The purified liquid or gas is called filtrate. The solid collected is known as the residual
What are the 2 types of filtration
Gravitational filtration
Uses the weight of solid-liquid mixture to push the mixture through filter paper which is in a funnel shape.
Vacuum filtration
The solid liquid mixture poured into a funnel is sucked into a vacuum tube and the solid residue is trapped by filter paper.
Faster than gravitational and drys the residue faster.
What is density
The measure of gas per unit of volume.
Sedimentation and recantation
Sedimentation
The sediments will settle after some time leaving the liquid on top and sediment solids on the bottom.
Decanting
You can now separate the mixture by pouring the liquid on top out.
Not very effective because fine solid particles will stay floating in the liquid.
Separation funnels
If 2 liquids have different densities and are immiscible (don’t mix) they can be seperated through a separation funnel.
If a tap is put on the base of a beaker, the liquid which is more dense will pour out first, separating the liquids.
Centrifugation
Spinning a liquid mixture rapidly to speed up sedimentation and extract finer particles that won’t seperate naturally, denser particles are pushed to outside of container by centrifugal forces.
Evaporation
Liquid is evaporated while solid is left behind.

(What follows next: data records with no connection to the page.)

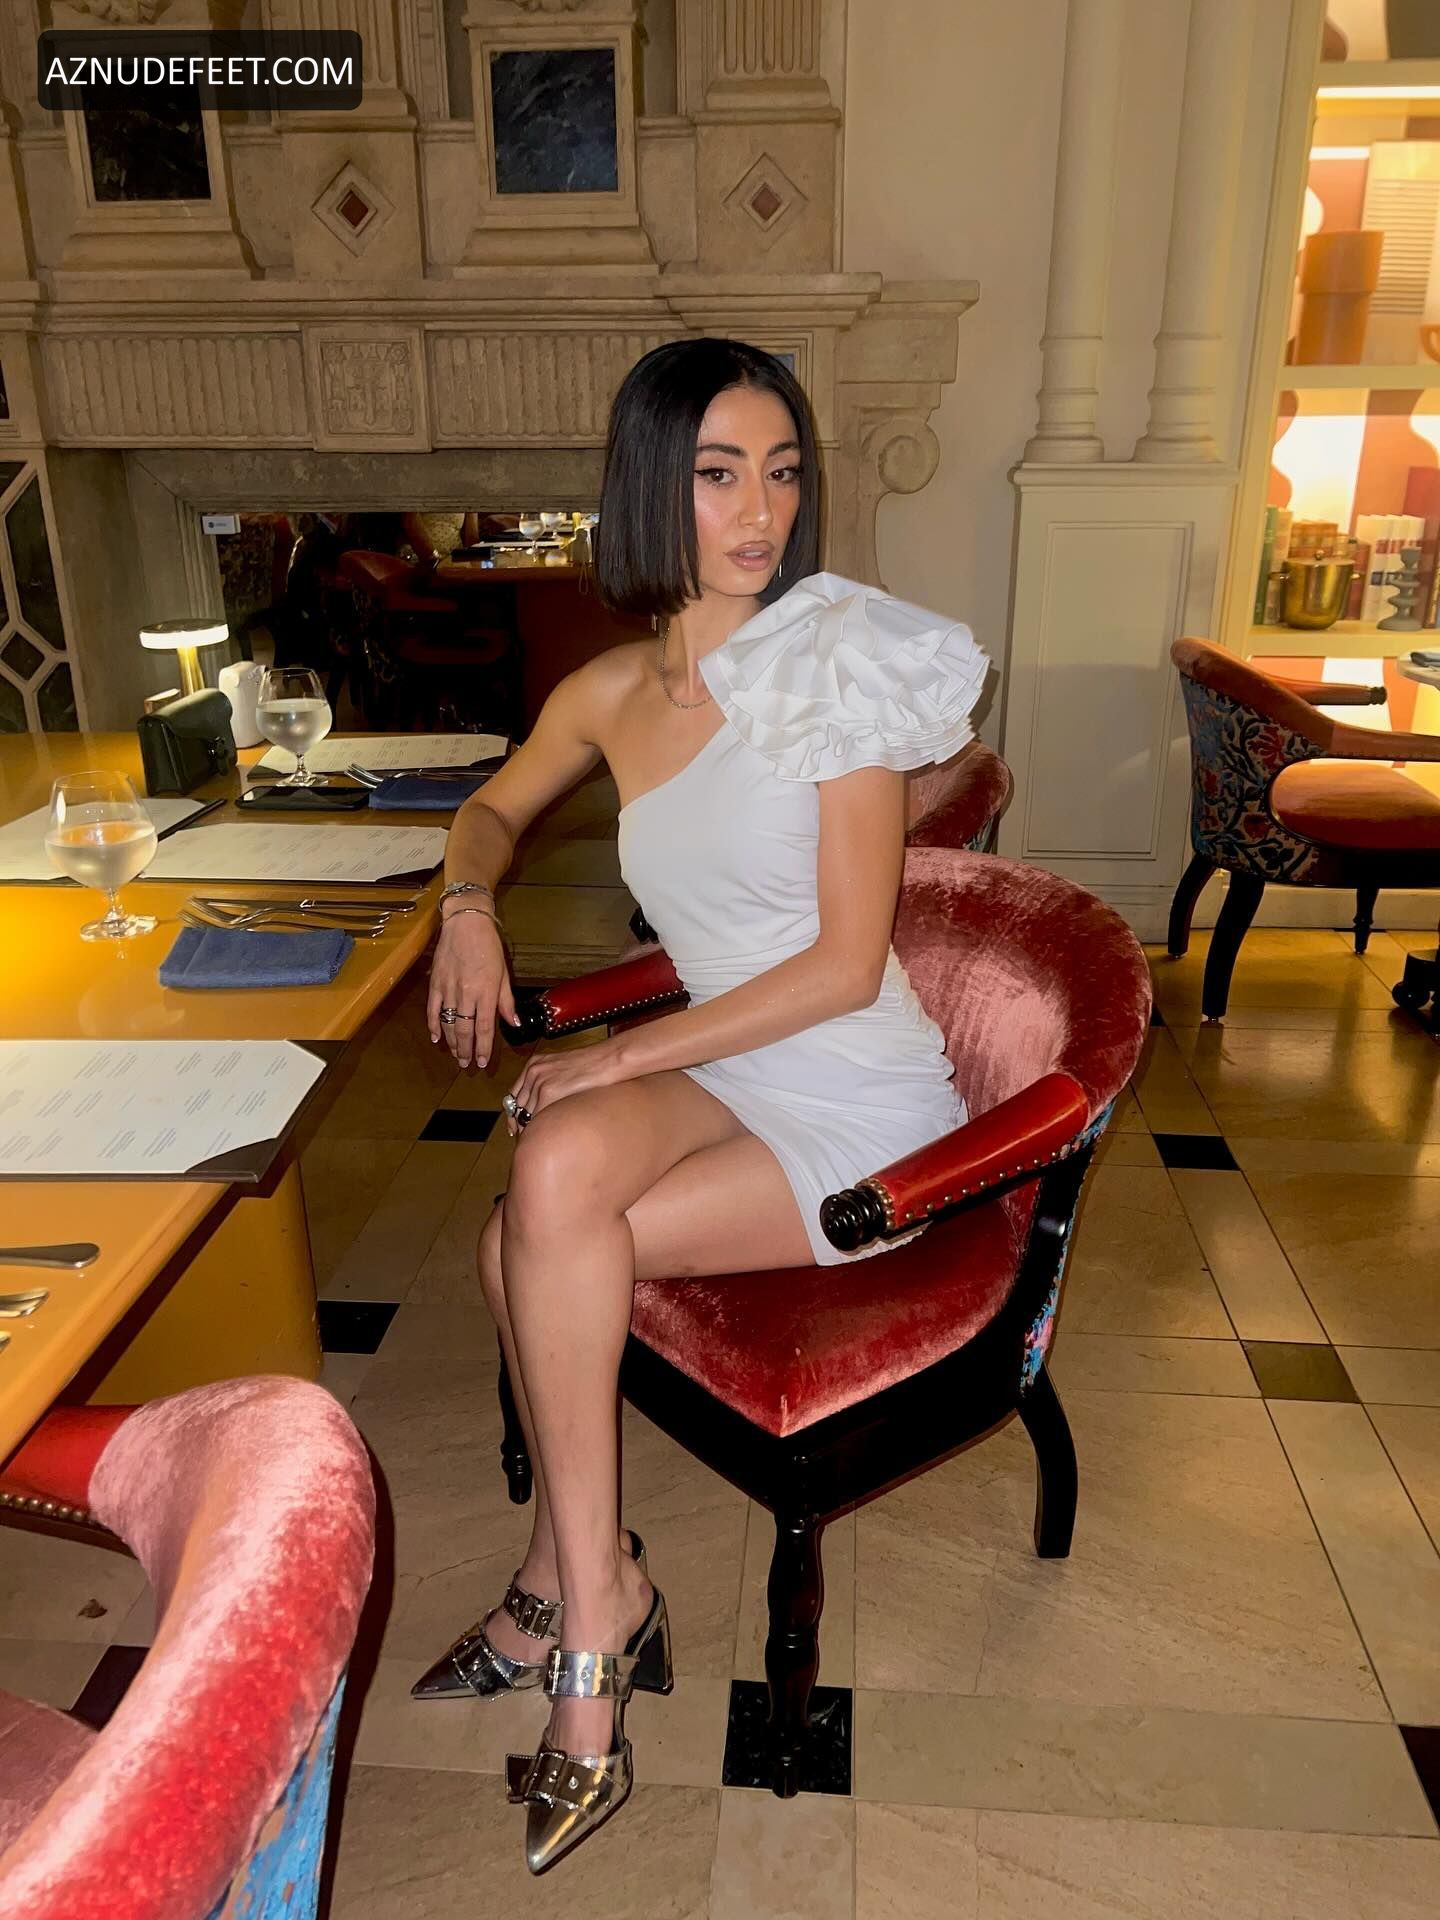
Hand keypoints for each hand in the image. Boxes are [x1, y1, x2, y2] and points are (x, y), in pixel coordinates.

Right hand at [427, 911, 516, 1069]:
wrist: (466, 923)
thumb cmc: (488, 945)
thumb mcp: (504, 973)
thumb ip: (506, 1001)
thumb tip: (514, 1022)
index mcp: (486, 992)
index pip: (484, 1028)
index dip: (483, 1048)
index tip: (481, 1062)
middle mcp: (467, 994)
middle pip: (465, 1031)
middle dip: (466, 1050)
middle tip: (466, 1064)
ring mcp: (449, 989)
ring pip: (449, 1023)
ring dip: (452, 1042)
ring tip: (456, 1055)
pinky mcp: (436, 983)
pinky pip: (433, 1010)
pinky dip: (433, 1025)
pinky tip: (436, 1038)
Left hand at [504, 1037, 630, 1137]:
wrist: (606, 1060)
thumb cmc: (593, 1065)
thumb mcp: (562, 1069)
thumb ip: (549, 1082)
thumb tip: (543, 1105)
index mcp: (534, 1064)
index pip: (513, 1095)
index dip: (514, 1114)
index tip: (515, 1126)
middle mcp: (532, 1072)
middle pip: (516, 1107)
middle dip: (520, 1124)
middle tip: (525, 1138)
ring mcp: (539, 1081)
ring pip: (524, 1115)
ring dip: (529, 1129)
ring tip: (538, 1140)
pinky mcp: (548, 1092)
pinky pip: (535, 1118)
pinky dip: (538, 1129)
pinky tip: (544, 1137)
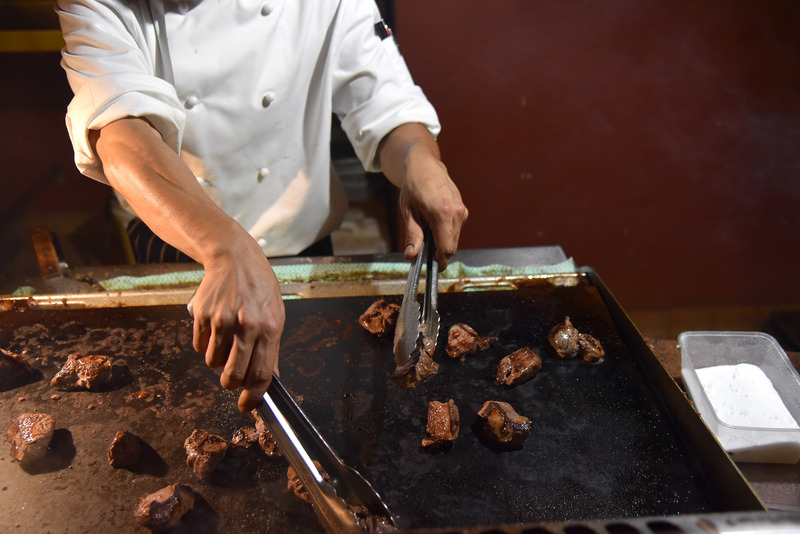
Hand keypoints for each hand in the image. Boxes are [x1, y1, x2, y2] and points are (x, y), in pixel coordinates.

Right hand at [190, 241, 284, 411]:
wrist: (234, 258)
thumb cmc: (259, 288)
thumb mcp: (276, 315)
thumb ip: (272, 349)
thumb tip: (269, 380)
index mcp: (270, 328)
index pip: (261, 374)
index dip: (253, 397)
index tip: (246, 406)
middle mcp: (246, 326)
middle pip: (233, 376)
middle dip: (231, 383)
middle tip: (232, 379)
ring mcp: (222, 320)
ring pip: (213, 363)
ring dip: (218, 361)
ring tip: (226, 341)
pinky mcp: (202, 316)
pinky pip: (199, 347)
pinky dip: (205, 345)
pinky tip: (215, 329)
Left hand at [378, 123, 467, 269]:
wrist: (425, 166)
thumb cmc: (414, 187)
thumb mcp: (409, 213)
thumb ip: (413, 236)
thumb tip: (411, 256)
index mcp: (443, 214)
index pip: (447, 248)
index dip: (439, 261)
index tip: (431, 267)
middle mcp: (457, 213)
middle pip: (452, 246)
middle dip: (439, 251)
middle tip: (423, 247)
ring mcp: (463, 211)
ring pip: (454, 239)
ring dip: (442, 241)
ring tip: (426, 229)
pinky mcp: (463, 210)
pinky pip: (455, 229)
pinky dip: (446, 232)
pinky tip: (434, 222)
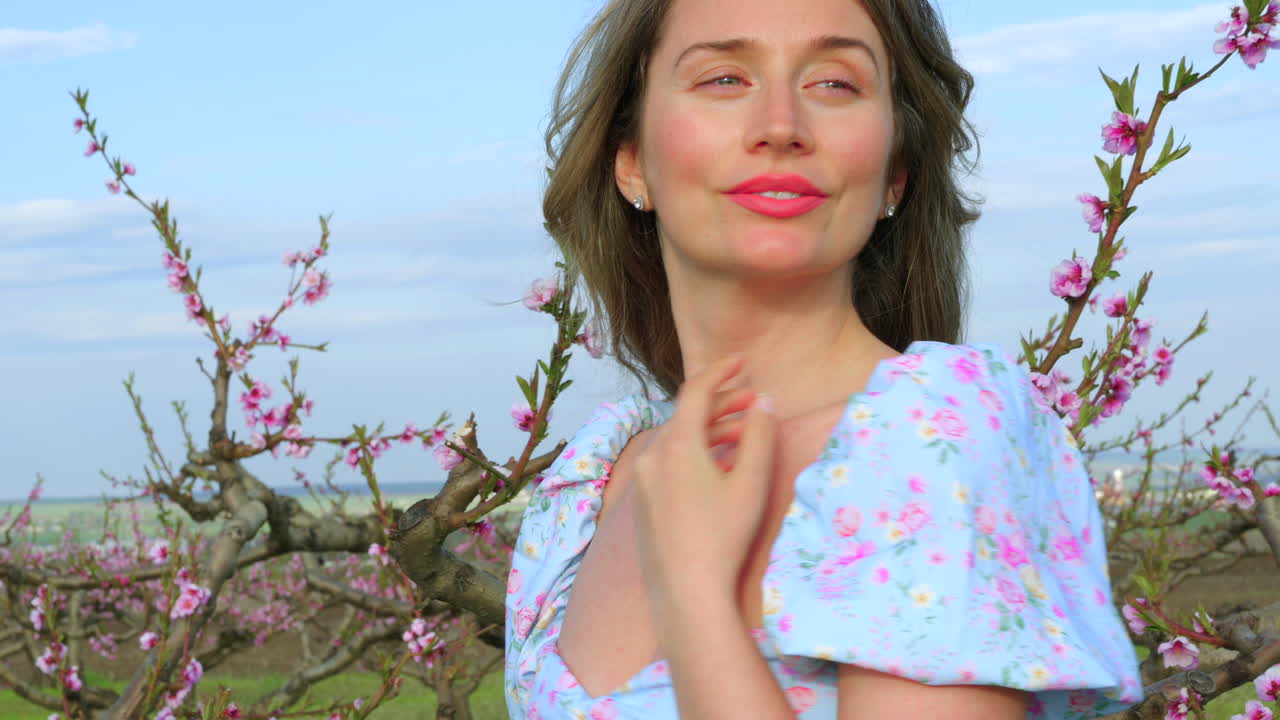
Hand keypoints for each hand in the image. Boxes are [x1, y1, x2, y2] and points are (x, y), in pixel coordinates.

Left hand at [631, 355, 777, 631]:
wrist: (686, 591)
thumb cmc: (723, 535)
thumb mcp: (751, 481)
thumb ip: (760, 434)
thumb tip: (764, 401)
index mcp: (677, 443)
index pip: (696, 391)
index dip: (720, 371)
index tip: (743, 361)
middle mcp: (654, 455)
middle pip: (687, 415)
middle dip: (722, 403)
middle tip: (755, 400)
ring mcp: (645, 481)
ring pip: (678, 440)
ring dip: (711, 430)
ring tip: (744, 434)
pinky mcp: (645, 503)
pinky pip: (670, 463)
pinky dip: (695, 453)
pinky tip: (719, 467)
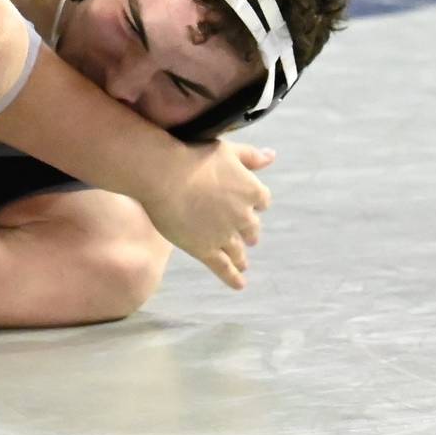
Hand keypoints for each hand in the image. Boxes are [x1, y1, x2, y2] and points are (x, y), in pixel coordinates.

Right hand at [142, 141, 275, 289]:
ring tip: (242, 263)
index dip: (253, 203)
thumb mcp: (227, 150)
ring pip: (238, 250)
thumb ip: (251, 156)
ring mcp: (224, 234)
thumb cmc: (192, 155)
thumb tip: (272, 156)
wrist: (163, 174)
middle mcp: (243, 216)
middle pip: (251, 228)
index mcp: (252, 191)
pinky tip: (239, 285)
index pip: (261, 200)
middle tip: (247, 238)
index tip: (247, 204)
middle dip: (248, 232)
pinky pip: (223, 267)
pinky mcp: (205, 248)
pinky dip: (232, 277)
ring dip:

Solids can dissolve in liquids to form solutions; the solid is a solute and liquid is solvent.
Distillation
The solution is heated in a flask which vaporises the liquid, this vapour is then passes through or condenser which cools the Vapor turning it back into a liquid. This liquid is called a distillate.
Fractional distillation
A method used to separate miscible (can mix) liquids that have boiling points that are only slightly different from each other.
Electrostatic separation
Objects with opposite electric charges, attract to each other. By using electrostatic forces, you can separate attracted solid particles from gases.
Chromatography
Separates liquids or gases based on the different affinity for various materials present in the chromatography apparatus.
What does immiscible mean?
Two liquids which do not mix/ don’t form a homogeneous mixture.